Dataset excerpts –
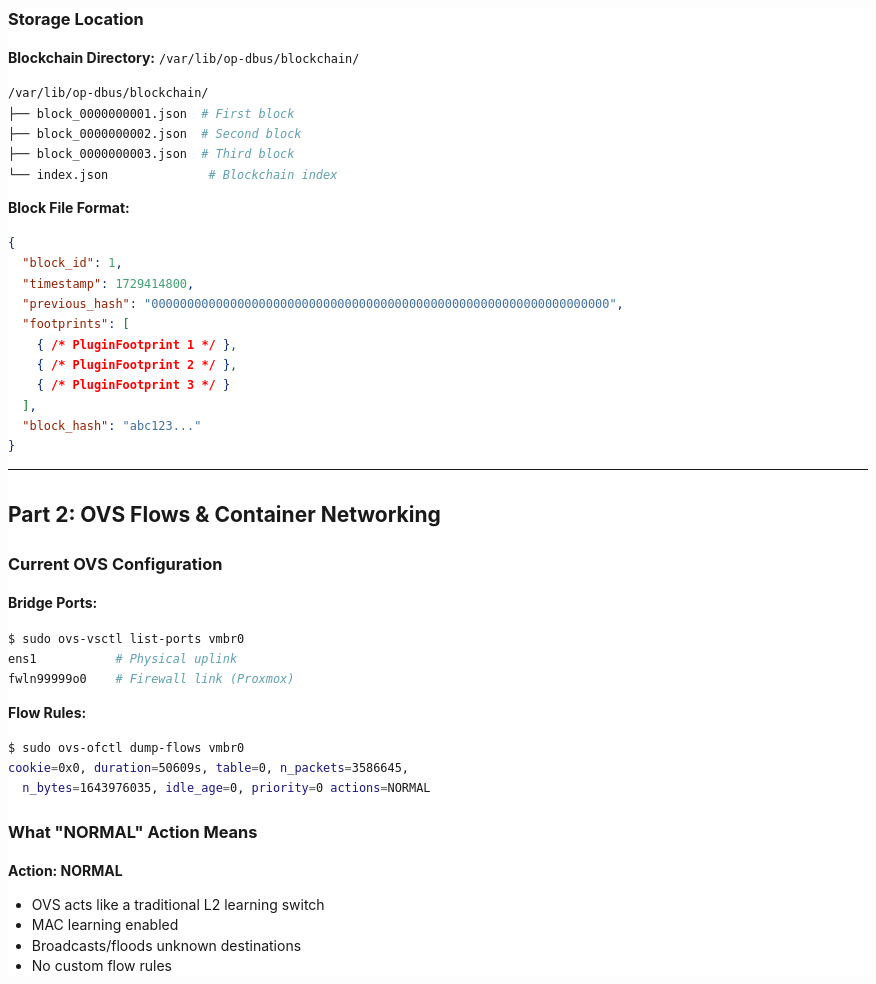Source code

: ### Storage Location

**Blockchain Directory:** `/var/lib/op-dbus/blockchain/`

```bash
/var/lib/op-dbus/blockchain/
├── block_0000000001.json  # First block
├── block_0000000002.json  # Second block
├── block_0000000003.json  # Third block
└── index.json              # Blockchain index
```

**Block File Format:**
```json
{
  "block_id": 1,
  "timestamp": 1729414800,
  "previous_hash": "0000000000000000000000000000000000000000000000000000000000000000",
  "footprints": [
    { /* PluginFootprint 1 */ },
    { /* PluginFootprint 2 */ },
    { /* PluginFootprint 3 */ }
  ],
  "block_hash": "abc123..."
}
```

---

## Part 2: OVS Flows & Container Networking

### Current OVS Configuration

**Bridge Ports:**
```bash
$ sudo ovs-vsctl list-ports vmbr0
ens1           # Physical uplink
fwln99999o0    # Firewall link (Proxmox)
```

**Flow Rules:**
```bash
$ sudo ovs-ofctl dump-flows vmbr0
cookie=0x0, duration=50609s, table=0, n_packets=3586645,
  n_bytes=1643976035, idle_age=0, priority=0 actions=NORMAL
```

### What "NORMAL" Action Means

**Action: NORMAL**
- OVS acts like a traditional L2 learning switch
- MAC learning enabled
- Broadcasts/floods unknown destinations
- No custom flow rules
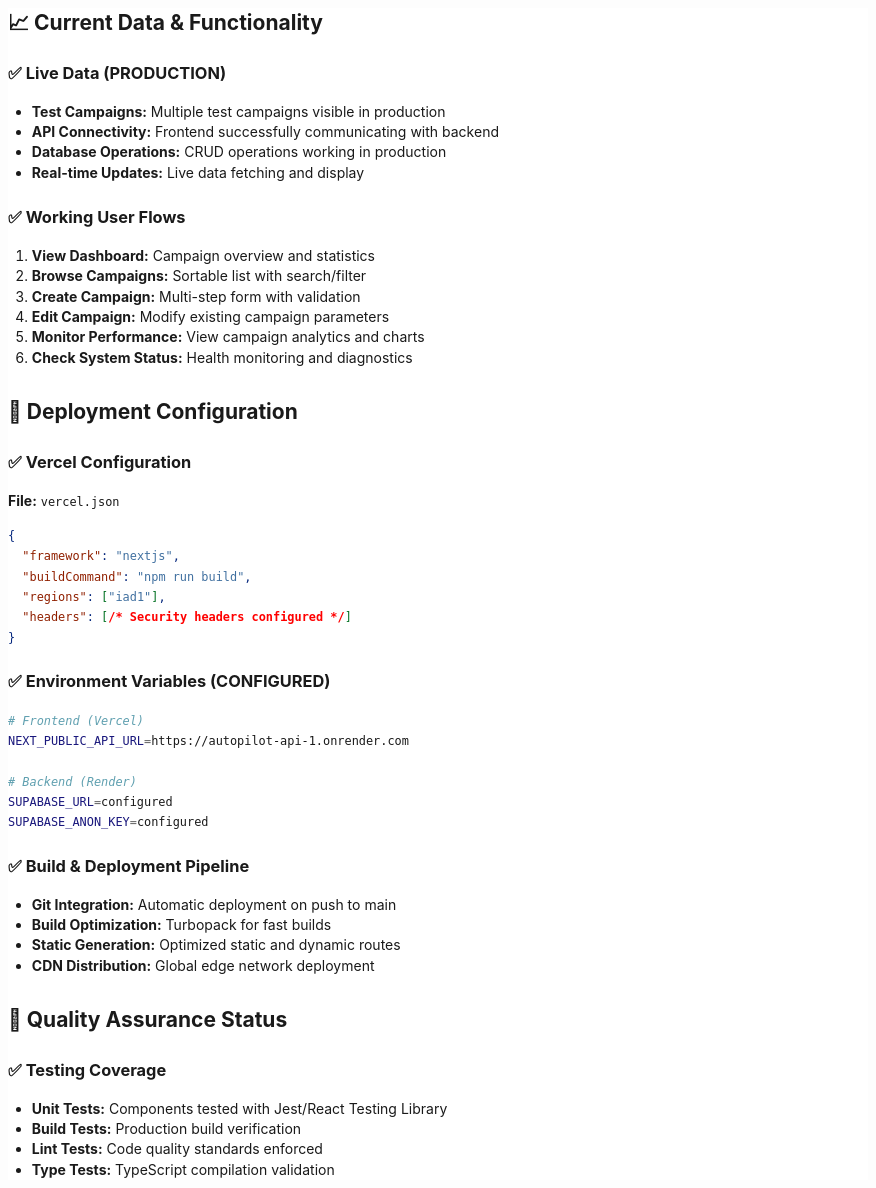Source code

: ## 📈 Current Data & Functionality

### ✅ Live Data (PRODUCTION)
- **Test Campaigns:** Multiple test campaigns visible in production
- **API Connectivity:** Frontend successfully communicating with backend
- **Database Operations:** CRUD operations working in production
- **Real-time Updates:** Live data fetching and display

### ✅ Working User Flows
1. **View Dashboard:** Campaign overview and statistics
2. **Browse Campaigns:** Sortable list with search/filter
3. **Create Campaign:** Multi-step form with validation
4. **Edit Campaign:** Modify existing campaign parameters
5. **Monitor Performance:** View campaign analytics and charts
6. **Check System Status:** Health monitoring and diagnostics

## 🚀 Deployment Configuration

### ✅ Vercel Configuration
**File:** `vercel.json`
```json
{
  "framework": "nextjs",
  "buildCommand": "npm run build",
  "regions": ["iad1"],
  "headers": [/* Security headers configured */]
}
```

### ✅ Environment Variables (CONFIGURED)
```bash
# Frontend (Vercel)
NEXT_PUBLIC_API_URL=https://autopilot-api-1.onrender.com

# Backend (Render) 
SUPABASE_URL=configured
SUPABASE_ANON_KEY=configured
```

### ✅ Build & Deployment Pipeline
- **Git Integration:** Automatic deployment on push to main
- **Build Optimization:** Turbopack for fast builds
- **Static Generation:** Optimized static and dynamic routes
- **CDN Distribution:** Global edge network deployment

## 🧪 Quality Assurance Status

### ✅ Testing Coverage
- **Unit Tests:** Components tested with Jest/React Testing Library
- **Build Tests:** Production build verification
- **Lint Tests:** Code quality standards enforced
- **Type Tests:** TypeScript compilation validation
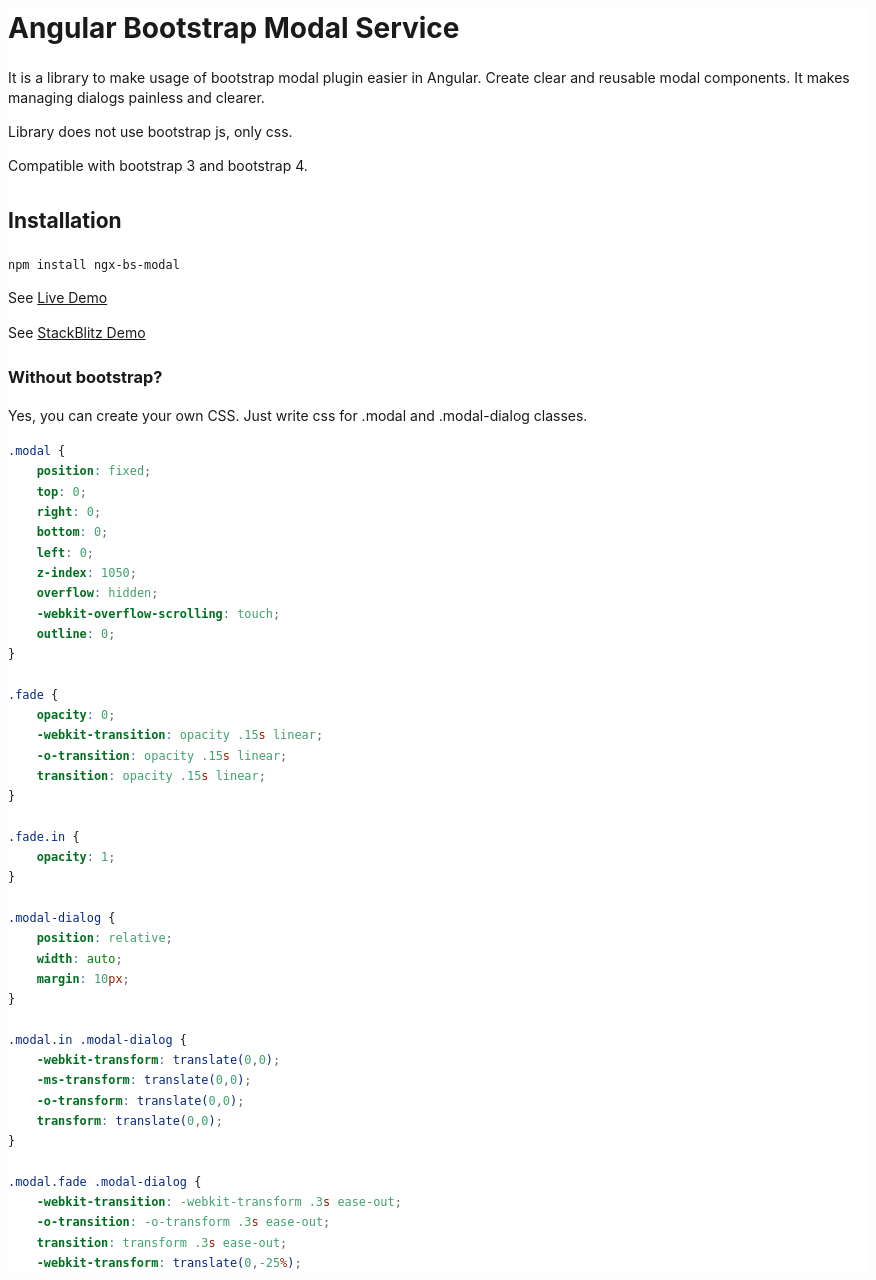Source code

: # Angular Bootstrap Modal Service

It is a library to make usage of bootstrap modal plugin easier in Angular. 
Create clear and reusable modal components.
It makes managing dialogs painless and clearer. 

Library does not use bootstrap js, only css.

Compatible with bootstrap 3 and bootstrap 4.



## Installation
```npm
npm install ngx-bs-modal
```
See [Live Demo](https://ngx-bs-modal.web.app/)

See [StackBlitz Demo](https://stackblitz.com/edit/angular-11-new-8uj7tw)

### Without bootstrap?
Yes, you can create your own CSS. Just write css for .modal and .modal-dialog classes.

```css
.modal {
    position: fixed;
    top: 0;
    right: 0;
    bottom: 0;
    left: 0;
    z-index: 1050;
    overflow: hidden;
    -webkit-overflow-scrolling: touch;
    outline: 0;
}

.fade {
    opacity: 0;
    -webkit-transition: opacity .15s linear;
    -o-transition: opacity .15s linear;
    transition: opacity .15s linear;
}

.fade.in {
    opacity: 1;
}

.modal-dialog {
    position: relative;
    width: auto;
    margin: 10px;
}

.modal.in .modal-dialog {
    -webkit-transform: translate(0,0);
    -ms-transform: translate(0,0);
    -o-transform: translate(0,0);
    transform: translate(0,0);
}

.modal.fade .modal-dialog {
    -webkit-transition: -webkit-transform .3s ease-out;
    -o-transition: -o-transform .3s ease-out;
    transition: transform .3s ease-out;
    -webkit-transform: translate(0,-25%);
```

ASSIGNED TASK – If the string "ease" appears in a line of the entries, report the line.

FINISHED TASK –
    -webkit-transition: -webkit-transform .3s ease-out;
    -o-transition: -o-transform .3s ease-out;
    transition: transform .3s ease-out;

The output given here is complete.